In a 7-2 vote, the City Council rescinded a Jan. 24 vote on Councilor at Large Karen Kalinowsky's petition to place a question on the Nov. 7 ballot that asks voters if North Street should return to a four-lane way.
Because Councilor at Large Peter White announced his intention to motion to rescind, it required a majority vote rather than a two-thirds vote, as clarified by City Solicitor Stephen Pagnotta.
Kalinowksy insisted that constituents want a say in the road configuration. She feels that the city did not properly consult the council and residents before making the change.
"I think to not allow people to make a decision on whether they want North Street to look how it does now or take it back to the way it was," she said.
"We should be able to give the voters that."
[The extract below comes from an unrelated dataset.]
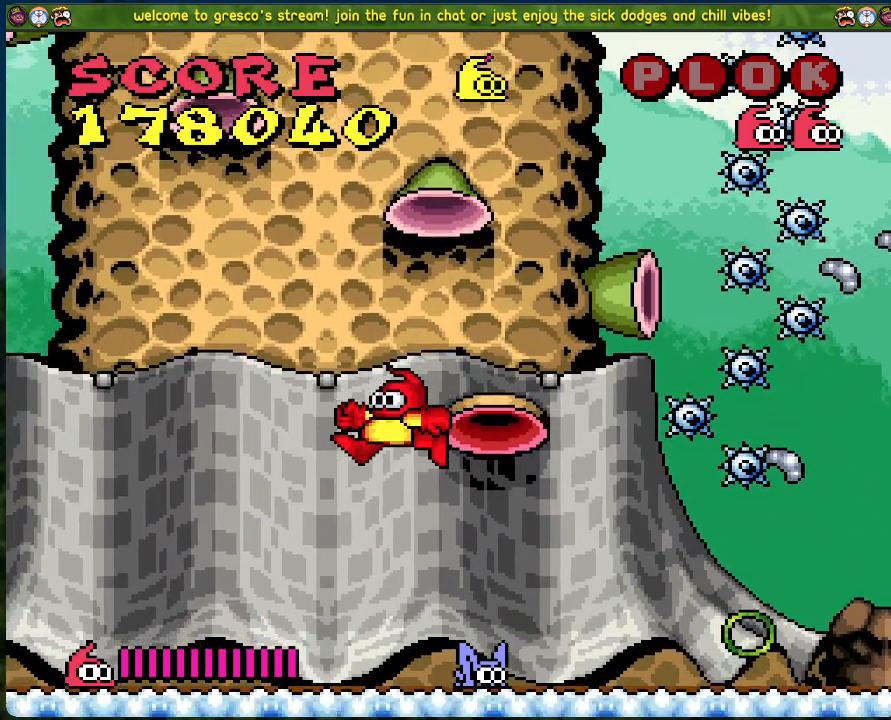
{"buttons": ["DPAD_RIGHT"], "left_stick": "center", "events": []}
Kalinowsky's attempt had been supported by the panel earlier this year with the majority understanding that it would come back for a final vote after being referred to Pagnotta. She asserts that this action solidifies it on the ballot.
After confusion and a charter objection, a motion to refer the ballot question to City Clerk Michele Benjamin failed and White announced his intention to propose rescinding.
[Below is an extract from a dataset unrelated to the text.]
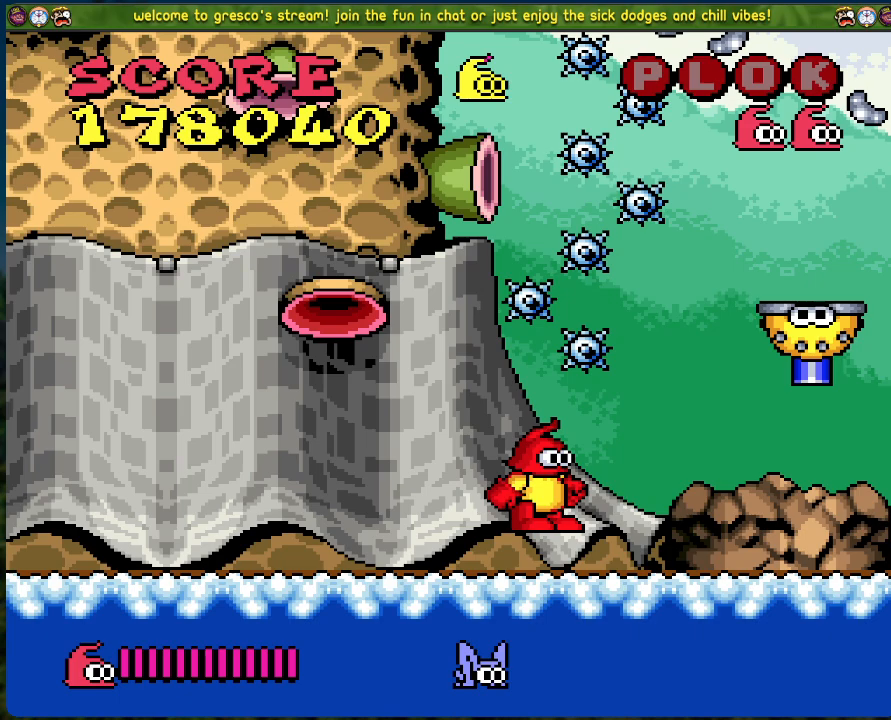
{"buttons": [], "left_stick": "center", "events": []}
Bike lane supporters have flocked to council chambers to speak against the ballot initiative, highlighting safety concerns with returning to a four-lane way.
Ward 6 Councilor Dina Guiel Lampiasi regularly travels the corridor and said she has seen the number of bike travelers increase since the lanes were implemented.
"If we want to have a downtown that is thriving, if we want to attract businesses and more arts and more culture, we need a place that pedestrians, residents, bikers feel safe, people of all ages and all mobilities," she said.
"This is the right thing to do and we can do better for our residents."
Councilors recognized that there are design issues that need to be resolved but want to work collaboratively with the city to find the best solution.
Ward 3 Councilor Kevin Sherman has voiced safety concerns with the current configuration but he believes that they should be resolved with discussion rather than an up or down vote.
Sherman is philosophically against referendums, he said, and has been against it from the get-go.
"I think leaders lead. We get information, we make decisions, we work with department heads," he said. "So as a person who has been criticized for being on both sides of this position, which I have not been, I am simply in favor of what's right."
Councilor at Large Earl Persip III was absent from the January vote in favor of Kalinowksy's ballot question.
"I am a big supporter of the bike lanes. Not the way they look right now. There's confusion. There's tons of confusion," he said. "I've had conversations about this before. This should be the wake-up call we need to address it. To all sit down somehow and really work it out because this petition came from maybe social media, maybe not, but I think a majority of it came from frustration from councilors and from residents."
Kalinowksy said she had the support of 32 business owners and downtown residents on this initiative about a year ago and that 90 percent of people she spoke to while campaigning asked if she could do something about the bike lanes.
"There's so much contradiction," she said. "I was willing to sit down and talk to people. I was willing to work with people. Nobody wanted to work with me so I got some signatures and I asked to put it on the ballot and it got voted to put on the ballot."
After clearing up the ballot question confusion, a petition from Rebecca Brien of Downtown Pittsfield Inc. requesting to change parking on North Street to head-in diagonal was referred to the city engineer.
Ward 7 Councilor Anthony Maffuccio abstained from the vote because he has not been present for several City Council meetings.